6. Fix the names. Look, there's no particular reason ginko couldn't grow in Europe, it just doesn't, without humans bringing it there. Corn mint, on the other hand, does grow in Europe, but people get distracted by the word "corn". Since you've likely been to the wikipedia pages for both plants at least three times by this point in the process, you probably got this already, but look at alternate names. No one knows what a "maidenhair tree" is, so if you say that's in the tea, it won't be distracting to the casual reader, and the reader who looks things up will be able to follow your reasoning. Corn mint is also called "field mint" or "wild mint", and you can take your pick depending on which has the feel you want.

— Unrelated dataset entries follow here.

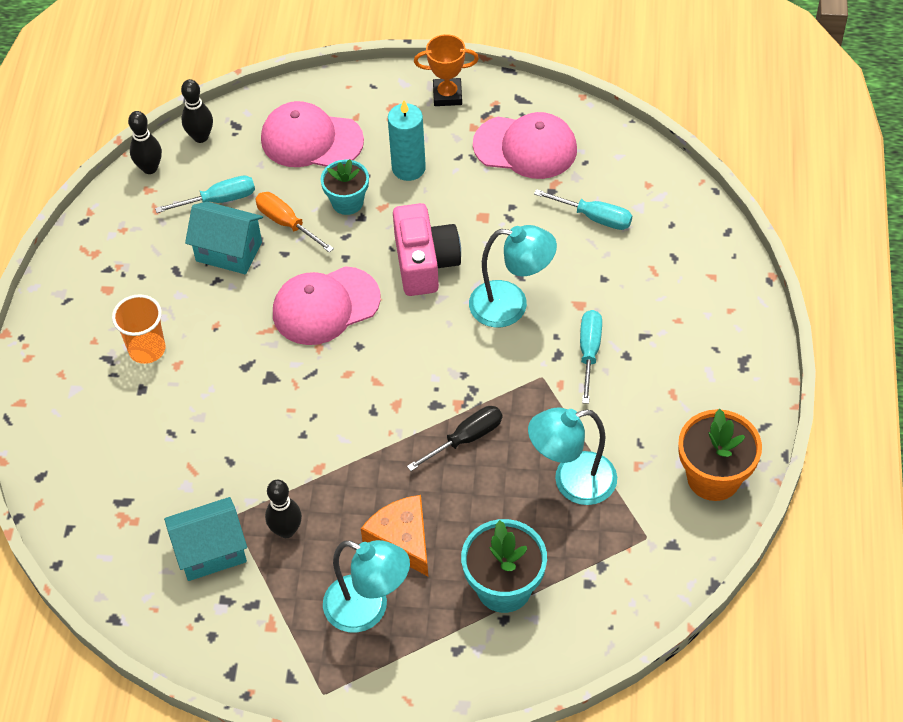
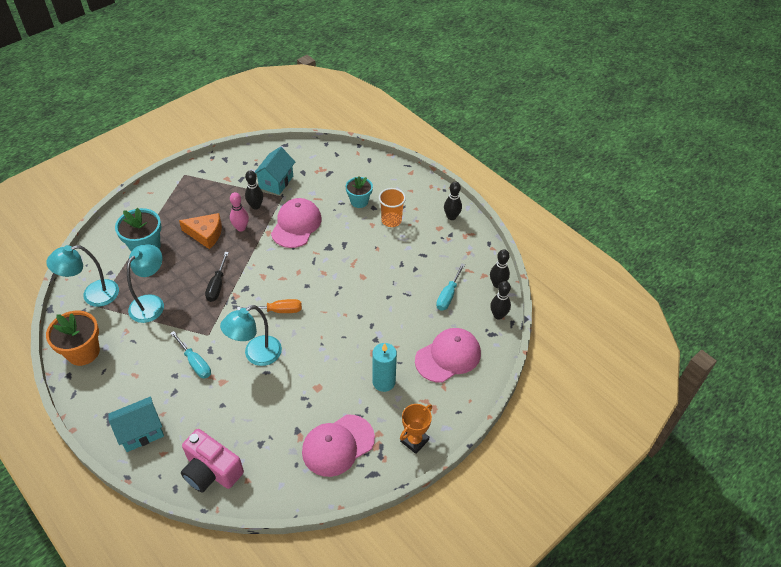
camera: 130 degrees right, 5 degrees down
turquoise house [185,202,263,274] -> turquoise house moved to [108,397,164,452]
orange screwdriver [255,192,334,253] -> orange screwdriver moved to [237,299,302,313]
pink cap [273,266,381,345] -> pink cap moved to [271,198,322,248]
turquoise flower pot [321,160,369,215] -> turquoise flower pot moved to [346,176,373,208]
turquoise lamp [323,540,410,633] -> turquoise lamp moved to [46,245,119,307]
pink camera [393,203,461,296] -> pink camera moved to [181,429,244,492]
turquoise screwdriver [534,189,632,230] -> none
none -> pink bowling pin [230,192,249,231]
none -> black bowling pin [444,181,462,220]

7. Explaining and describing. This tea. Is going to taste. Terrible. It's gonna smell like a minty mouse cage. It's gonna be bitter, sour, unsettlingly sweet, and disturbingly thick (because of the mushroom powder), taste subtly but unmistakably like dirt, and burn a little going down. Obviously whether our alcoholic resents this, tolerates it with grim resignation, or thinks it's what she deserves is gonna be down to her characterization. If we don't want tea here, we could make a vinegar based tincture with the herbs (still awful, but you can get it over with faster), and mix the mushroom powder in with the peas she's going to be eating with every meal. Chances are no one in your setting knows what an NMDA receptor is, so we could describe her treatment as being meant to balance her humors, or keep her mind level, or as sort of doing a little of what alcohol does, depending on what a setting-appropriate understanding of medicine looks like here, and what kind of tone you're going for. Since food as part of medical care is more normal than not most times and most places, you probably won't run into any trouble there.
To be absolutely clear, I can't say for sure if this would work. Medication assisted treatment for alcoholism is a newish thing, newer even than for opiates, and there's a reason we use real drugs instead of herbs. But this isn't really about medical accuracy. Taking this approach will produce results that don't sound wrong, and that will show weirdos like me who google every named medicinal herb in a fantasy series that you did your research.